"Wait… how can a website attack me from inside itself?"

Hey guys — today we're talking about one of the most important and misunderstood web vulnerabilities: Cross-Site Scripting (XSS).

At first glance, XSS sounds simple: an attacker injects JavaScript into a web page. But the real danger isn't just "running a script." The real danger is where that script runs.

When XSS works, the malicious code runs inside the same origin as the vulnerable website. That means the browser treats it as trusted — and that's how attackers bypass the Same-Origin Policy (SOP).

Let's break that down.

What is the Same-Origin Policy, and why does XSS break it?

The Same-Origin Policy (SOP) is one of the browser's core security rules.

It says: A script from one website should not be able to access data from another website.

So:

• A random site can't read your bank cookies.
• A malicious ad can't manipulate your email session.
• One origin cannot touch another origin's data.

An "origin" is defined by:

• Protocol (http/https)
• Hostname (example.com)
• Port (80, 443, etc.)

Normally, this keeps the web safe.

But with XSS, the attacker's script is injected into the vulnerable site itself. From the browser's point of view, it looks like part of the website's own code.
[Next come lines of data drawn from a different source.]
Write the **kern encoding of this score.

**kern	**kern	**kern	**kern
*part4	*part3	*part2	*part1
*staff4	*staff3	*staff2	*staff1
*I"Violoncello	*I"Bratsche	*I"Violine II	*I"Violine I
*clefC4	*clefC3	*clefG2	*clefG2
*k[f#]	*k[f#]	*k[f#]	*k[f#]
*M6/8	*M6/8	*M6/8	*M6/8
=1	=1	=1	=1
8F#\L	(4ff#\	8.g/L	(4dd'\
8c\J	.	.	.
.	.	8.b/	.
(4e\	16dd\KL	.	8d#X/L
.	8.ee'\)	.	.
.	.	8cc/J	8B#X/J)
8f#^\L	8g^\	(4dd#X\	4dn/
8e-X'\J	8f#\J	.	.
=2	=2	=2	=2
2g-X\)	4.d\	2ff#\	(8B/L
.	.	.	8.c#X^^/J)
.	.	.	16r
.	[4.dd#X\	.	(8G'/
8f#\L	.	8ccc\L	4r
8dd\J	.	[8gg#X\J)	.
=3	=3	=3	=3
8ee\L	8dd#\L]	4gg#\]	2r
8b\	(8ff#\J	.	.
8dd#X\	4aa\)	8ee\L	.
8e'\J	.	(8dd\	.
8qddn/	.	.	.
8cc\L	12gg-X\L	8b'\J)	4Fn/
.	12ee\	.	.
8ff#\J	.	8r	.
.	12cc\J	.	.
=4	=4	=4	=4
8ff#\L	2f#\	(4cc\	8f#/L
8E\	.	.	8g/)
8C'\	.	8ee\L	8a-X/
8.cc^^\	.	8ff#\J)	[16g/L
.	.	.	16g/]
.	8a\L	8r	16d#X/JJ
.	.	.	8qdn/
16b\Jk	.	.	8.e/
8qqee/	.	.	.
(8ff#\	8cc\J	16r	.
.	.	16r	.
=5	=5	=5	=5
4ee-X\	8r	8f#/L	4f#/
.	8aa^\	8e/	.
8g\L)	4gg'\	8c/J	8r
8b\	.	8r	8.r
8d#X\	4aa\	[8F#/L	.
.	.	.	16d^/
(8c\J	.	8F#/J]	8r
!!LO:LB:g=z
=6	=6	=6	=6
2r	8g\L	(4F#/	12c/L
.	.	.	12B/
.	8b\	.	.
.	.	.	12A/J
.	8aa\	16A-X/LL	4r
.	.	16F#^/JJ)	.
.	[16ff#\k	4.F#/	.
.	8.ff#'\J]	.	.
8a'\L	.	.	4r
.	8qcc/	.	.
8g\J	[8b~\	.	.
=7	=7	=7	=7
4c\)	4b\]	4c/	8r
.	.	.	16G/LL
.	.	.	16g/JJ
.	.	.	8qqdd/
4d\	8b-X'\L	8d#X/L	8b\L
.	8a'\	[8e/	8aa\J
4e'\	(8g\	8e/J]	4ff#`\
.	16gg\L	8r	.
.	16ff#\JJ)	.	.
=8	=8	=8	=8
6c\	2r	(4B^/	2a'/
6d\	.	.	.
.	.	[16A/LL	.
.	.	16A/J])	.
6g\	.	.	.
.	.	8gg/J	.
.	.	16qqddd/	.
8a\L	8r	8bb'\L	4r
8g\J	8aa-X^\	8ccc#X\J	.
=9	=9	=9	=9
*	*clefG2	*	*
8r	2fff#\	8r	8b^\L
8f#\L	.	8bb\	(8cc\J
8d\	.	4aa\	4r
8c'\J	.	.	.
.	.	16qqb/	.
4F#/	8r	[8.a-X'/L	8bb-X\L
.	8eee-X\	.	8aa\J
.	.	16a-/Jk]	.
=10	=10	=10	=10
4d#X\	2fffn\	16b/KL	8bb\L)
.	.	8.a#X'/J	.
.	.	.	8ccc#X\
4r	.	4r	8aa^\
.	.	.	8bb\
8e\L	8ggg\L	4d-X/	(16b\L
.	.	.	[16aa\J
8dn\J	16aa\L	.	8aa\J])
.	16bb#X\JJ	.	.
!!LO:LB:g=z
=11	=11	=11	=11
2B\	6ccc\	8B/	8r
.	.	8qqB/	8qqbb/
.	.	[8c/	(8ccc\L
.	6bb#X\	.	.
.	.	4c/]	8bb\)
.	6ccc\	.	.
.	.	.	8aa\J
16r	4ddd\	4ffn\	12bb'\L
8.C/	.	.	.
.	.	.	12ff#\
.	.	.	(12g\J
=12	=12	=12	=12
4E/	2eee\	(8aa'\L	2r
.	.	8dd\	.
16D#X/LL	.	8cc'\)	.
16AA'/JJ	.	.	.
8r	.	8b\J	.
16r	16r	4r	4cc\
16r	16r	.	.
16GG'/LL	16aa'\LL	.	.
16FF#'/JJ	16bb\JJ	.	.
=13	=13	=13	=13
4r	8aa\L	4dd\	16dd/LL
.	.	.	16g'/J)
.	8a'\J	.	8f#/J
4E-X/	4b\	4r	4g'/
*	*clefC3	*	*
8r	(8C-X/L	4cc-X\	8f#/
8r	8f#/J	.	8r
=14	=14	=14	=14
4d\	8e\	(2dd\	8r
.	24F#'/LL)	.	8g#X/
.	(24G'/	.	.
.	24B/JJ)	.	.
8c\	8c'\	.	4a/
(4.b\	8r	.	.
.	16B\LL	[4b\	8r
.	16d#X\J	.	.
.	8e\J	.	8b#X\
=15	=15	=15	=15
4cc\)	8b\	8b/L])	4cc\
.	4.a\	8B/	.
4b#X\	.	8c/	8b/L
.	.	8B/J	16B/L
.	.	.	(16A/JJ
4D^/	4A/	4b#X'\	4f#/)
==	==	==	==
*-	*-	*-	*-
So SOP no longer protects the user — because the attack is now "coming from inside the house."

Why XSS is so dangerous

Once an attacker has JavaScript execution inside a trusted origin, they can:

• Read session cookies.
• Perform actions as the user.
• Modify page content.
• Redirect users to malicious pages.
• Steal tokens, credentials, or personal data.

In simple terms: XSS gives attackers control over the victim's browser session.

That's why XSS is not a "small bug." It's a full client-side compromise.

Why JavaScript matters for XSS

XSS is a client-side attack, which means it runs in the user's browser — not on the server.

So if you want to understand XSS properly, you need basic JavaScript knowledge.

Also, different browsers interpret JavaScript slightly differently. A payload that works in Chrome might not behave the same in Firefox or Safari. That's why real-world testing always matters.

How to experiment with JavaScript in your browser

You can open your browser's developer console:

• Firefox: Ctrl + Shift + K
• Chrome: Ctrl + Shift + J
• Safari: Command + Option + J

Once the console is open, try these basics:

1. Displaying a popup

alert(1)
alert("XSS")

This is the classic XSS test. If you see an alert, you know JavaScript executed.

2. Logging data to the console

console.log(1)
console.log("test text")

This helps you debug payloads and see what data is accessible.

3. Encoding and decoding data

btoa("test")      // Encode to Base64
atob("dGVzdA==")  // Decode from Base64

Attackers use encoding to hide payloads, bypass filters, or remove special characters.

4. Accessing sensitive data

alert(document.cookie)

This shows exactly why XSS is dangerous. If cookies aren't protected properly, attackers can steal session tokens and hijack accounts.

The three main types of XSS

Let's recap the three major categories.

1. Reflected XSS

This happens when user input is reflected directly in the response.

Example:

• You search for something.
• The site displays your search term.
• The attacker injects a script into that input.
• The victim clicks a crafted link and the script executes.

This type often relies on social engineering but is very common.

2. Stored XSS

This happens when user input is stored in a database and later shown to others.

Example:

• Comments, reviews, usernames, profile bios.
• The attacker injects a script.
• Every user who views that content executes the script automatically.

Stored XSS is usually the most dangerous because it spreads silently.

3. DOM-based XSS

This happens entirely on the client side.

Example:

• The page reads data from the URL or user input.
• JavaScript inserts it into the DOM unsafely.
• No server reflection or storage is needed.

This type is common in modern JavaScript-heavy apps and can be harder to detect.

The big picture

XSS is not just "a pop-up bug."

It:

• Breaks browser trust boundaries.
• Bypasses the Same-Origin Policy.
• Gives attackers control over user sessions.
• Turns a website into an attack platform against its own users.

Once you understand XSS, you start seeing the web differently — not as pages, but as execution contexts and trust boundaries.

And that's where real security thinking begins.